- [Document excerpt]:
--------------------------------------------------
Mar 25, 2024

How to turn documentation into organic SEO content

Some of your best marketing content is hiding in plain sight. Specifically, for SaaS companies: it’s hiding in your documentation library.

This post will show you how to identify the most promising docs for your organic content marketing funnel and how to adapt it for blog posts that perform in search and yield conversions.

Why docs provide great material for blog content

Docs content has all of the fundamentals required for amazing organic marketing content:

  • A direct response to use cases and pain points…
  • Designed primarily to educate…
  • Composed by subject matter experts...
  • In the clearest possible language.

Of course, not all docs content is actually in plain sight. Often, it’s hidden somewhere in a “docs” subdomain, so your audience is going to have a hard time finding it.

That's all the more reason to adapt it for a blog post! Plus, your readers could probably use a little more context for the information in those docs.

Docs are not designed for marketing and search performance

Docs are designed like user manuals: 100% practical instruction. That’s part of their power and one reason why developers trust docs. It’s also why docs can be harder for search engines and marketing leads to access.

Here are some other reasons that docs don’t quite perform on their own:

  • The content is dense. Only the most necessary information is included. Again, this is how it should be! But also, it doesn’t make the content very accessible.
  • The H-tags are optimized for user navigation, not search. Headings are crucial to search engines understanding a page. Explicit, topical headings make the subject matter more comprehensible for search. Since docs are written for a highly educated user audience, h-tag optimization generally falls by the wayside.
  • Subdomains are not great for search performance. Often, docs are kept in a separate subdomain (such as docs.ercule.co). Google has been ambiguous about whether it considers a subdomain to be the same as a domain (eg. such as ercule.co). We can safely assume that docs on a subdomain are not helping your search performance at all.
--------------------------------------------------
- [What this task involves]:
Set down, word for word, the stretch of the documentation-to-SEO post from "Some of your" through "time finding it.".

Stored data entries
--------------------------------------------------
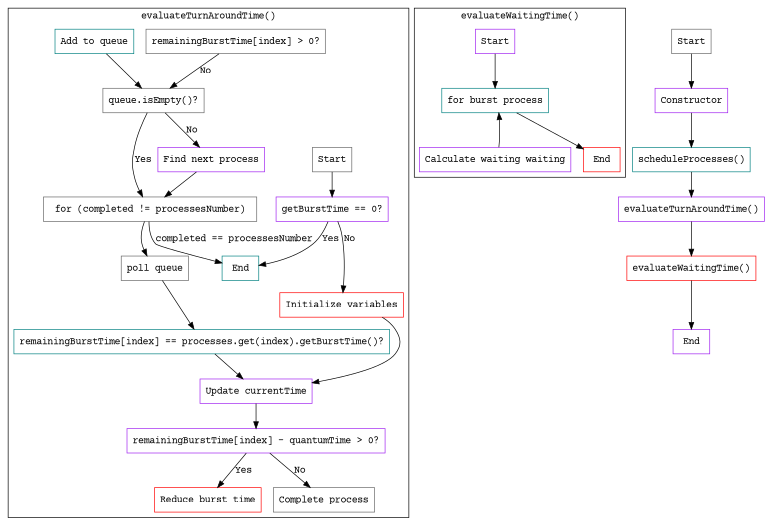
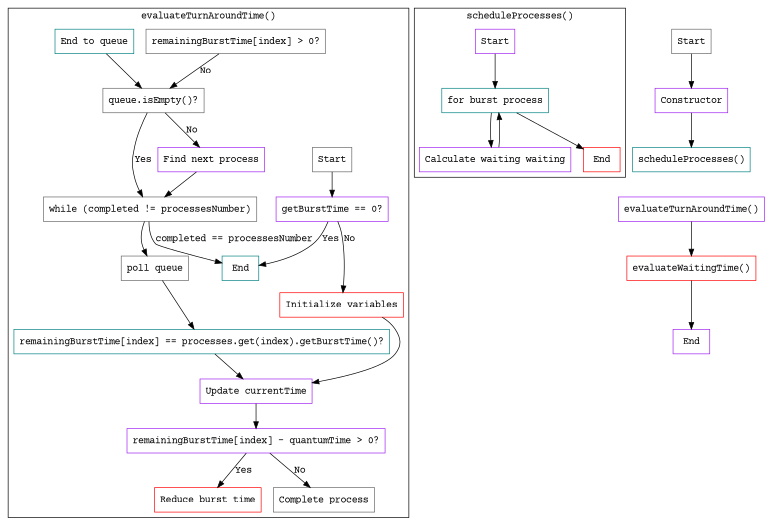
  digraph {
    fontname="Courier Prime"
    node [color=purple fontname="Courier Prime" shape=rectangle]
    edge [fontname="Courier Prime"]
    n1 [color=gray40 label=Start]
    n2 [label="getBurstTime == 0?"]
    n3 [color=red label="Initialize variables"]
    n4 [color=teal label=End]
-   n5 [color=gray40 label="for (completed != processesNumber)"]
+   n5 [color=gray40 label="while (completed != processesNumber)"]
    n6 [color=gray40 label="poll queue"]
    n7 [color=teal label="remainingBurstTime[index] == processes.get(index).getBurstTime()?"]
    n8 [label="Update currentTime"]
    n9 [label="remainingBurstTime[index] - quantumTime > 0?"]
    n10 [color=red label="Reduce burst time"]
    n11 [color=gray40 label="Complete process"]
    n12 [color=gray40 label="remainingBurstTime[index] > 0?"]
-   n13 [color=teal label="Add to queue"]
+   n13 [color=teal label="End to queue"]
    n14 [color=gray40 label="queue.isEmpty()?"]
    n15 [label="Find next process"]
    n16 [label=Start]
    n17 [color=teal label="for burst process"]
    n18 [label="Calculate waiting waiting"]
    n19 [color=red label=End]
    n20 [color=gray40 label=Start]
    n21 [label=Constructor]
    n22 [color=teal label="scheduleProcesses()"]
    n23 [label="evaluateTurnAroundTime()"]
    n24 [color=red label="evaluateWaitingTime()"]
    n25 [label=End]
    subgraph cluster_1 {
      label="evaluateTurnAroundTime()"
      n1
      n2
      n3
      n4
      n5
      n6
      n7
      n8
      n9
      n10
      n11
      n12
      n13
      n14
      n15
    }
    subgraph cluster_2 {
-     label="evaluateWaitingTime()"
+     label="scheduleProcesses()"
      n16
      n17
      n18
      n19
    }
    n1 -> n2
    n2 -> n3 [label=No]
    n2 -> n4 [label=Yes]
    n3 -> n8
    n5 -> n4 [label="completed == processesNumber"]
    n5 -> n6
    n6 -> n7
    n7 -> n8
    n8 -> n9
    n9 -> n10 [label=Yes]
    n9 -> n11 [label=No]
    n12 -> n14 [label=No]
    n13 -> n14
    n14 -> n5 [label=Yes]
    n14 -> n15 [label=No]
    n15 -> n5
    n16 -> n17
+   n17 -> n18
    n17 -> n19
    n18 -> n17
    n20 -> n21
    n21 -> n22
-   n22 -> n23
    n23 -> n24
    n24 -> n25
  }
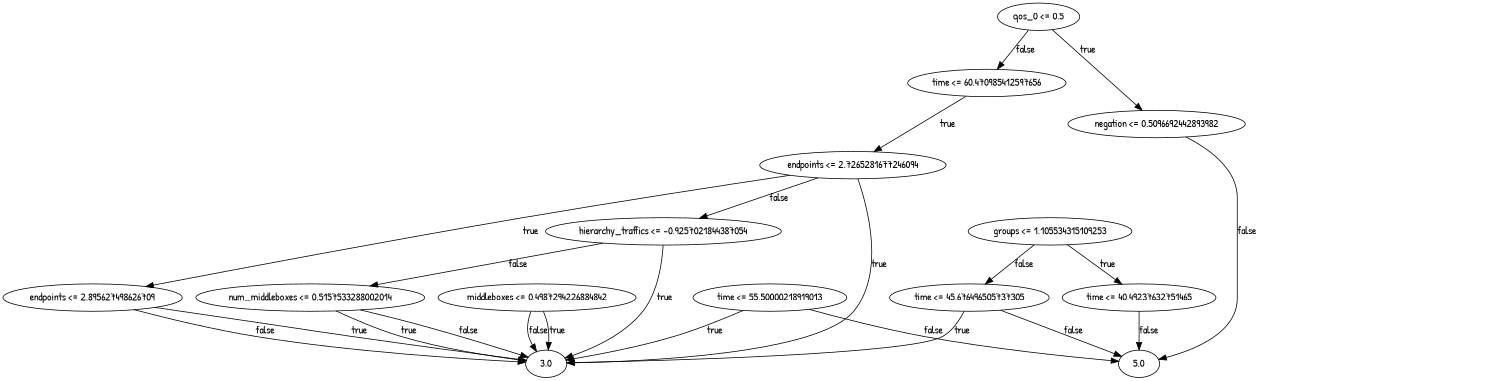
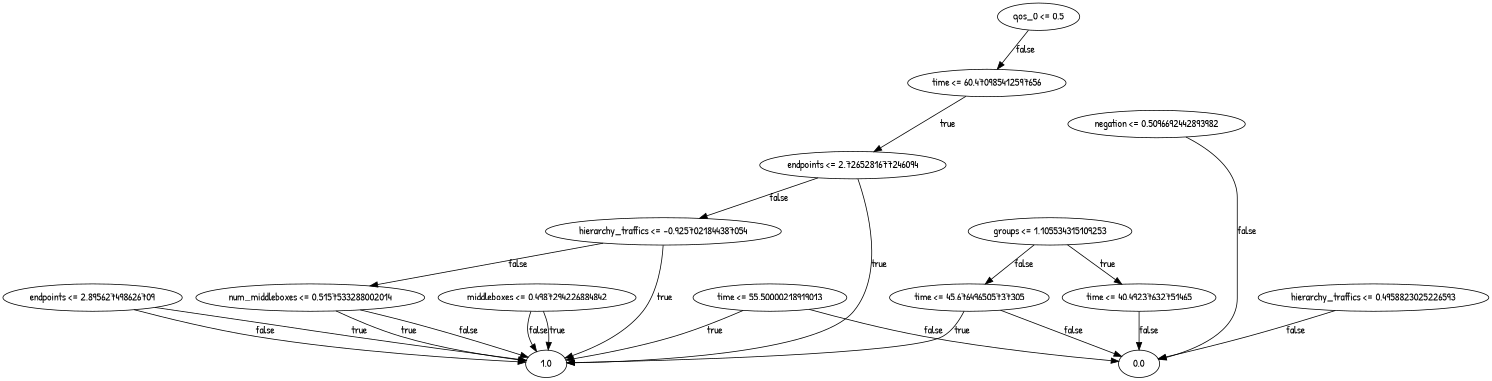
  digraph {
    fontname="Patrick Hand"
    node [fontname="Patrick Hand"]
    edge [fontname="Patrick Hand"]
    n1 [label="qos_0 <= 0.5"]
    n2 [label="time <= 60.470985412597656"]
    n3 [label="negation <= 0.5096692442893982"]
    n4 [label="endpoints <= 2.7265281677246094"]
-   n5 [label=5.0]
+   n5 [label=0.0]
    n6 [label="groups <= 1.105534315109253"]
    n7 [label="time <= 45.676496505737305"]
    n8 [label="time <= 40.49237632751465"]
-   n9 [label=3.0]
+   n9 [label=1.0]
    n10 [label="hierarchy_traffics <= -0.9257021844387054"]
    n11 [label="endpoints <= 2.895627498626709"]
    n12 [label="num_middleboxes <= 0.5157533288002014"]
+   n13 [label="hierarchy_traffics <= 0.4958823025226593"]
    n14 [label="time <= 55.50000218919013"]
    n15 [label="middleboxes <= 0.4987294226884842"]
    n1 -> n2 [label=false]
-   n1 -> n3 [label=true]
    n2 -> n4 [label=true]
    n3 -> n5 [label=false]
    n4 -> n9 [label=true]
    n4 -> n10 [label=false]
-   n4 -> n11 [label=true]
    n6 -> n7 [label=false]
    n6 -> n8 [label=true]
    n7 -> n5 [label=false]
    n7 -> n9 [label=true]
    n8 -> n5 [label=false]
    n10 -> n9 [label=true]
    n10 -> n12 [label=false]
    n11 -> n9 [label=false]
    n11 -> n9 [label=true]
    n12 -> n9 [label=false]
    n12 -> n9 [label=true]
+   n13 -> n5 [label=false]
    n14 -> n5 [label=false]
    n14 -> n9 [label=true]
    n15 -> n9 [label=false]
    n15 -> n9 [label=true]
  }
--------------------------------------------------
- [Result for this exercise]:
Some of your best marketing content is hiding in plain sight. Specifically, for SaaS companies: it’s hiding in your documentation library.

This post will show you how to identify the most promising docs for your organic content marketing funnel and how to adapt it for blog posts that perform in search and yield conversions.

Why docs provide great material for blog content

Docs content has all of the fundamentals required for amazing organic marketing content:

  • A direct response to use cases and pain points…
  • Designed primarily to educate…
  • Composed by subject matter experts...
  • In the clearest possible language.

Of course, not all docs content is actually in plain sight. Often, it’s hidden somewhere in a “docs” subdomain, so your audience is going to have a hard time finding it.